==== Information given

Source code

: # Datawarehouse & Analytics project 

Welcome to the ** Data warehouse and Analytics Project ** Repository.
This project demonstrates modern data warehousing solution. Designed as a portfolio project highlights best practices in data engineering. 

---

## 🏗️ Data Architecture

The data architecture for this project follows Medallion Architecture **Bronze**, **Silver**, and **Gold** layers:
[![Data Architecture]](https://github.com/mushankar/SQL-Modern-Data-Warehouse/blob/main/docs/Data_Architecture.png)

========

Assigned task => Tell how many lines of the listing above contain "Architecture", giving the number alone.

Output below => 3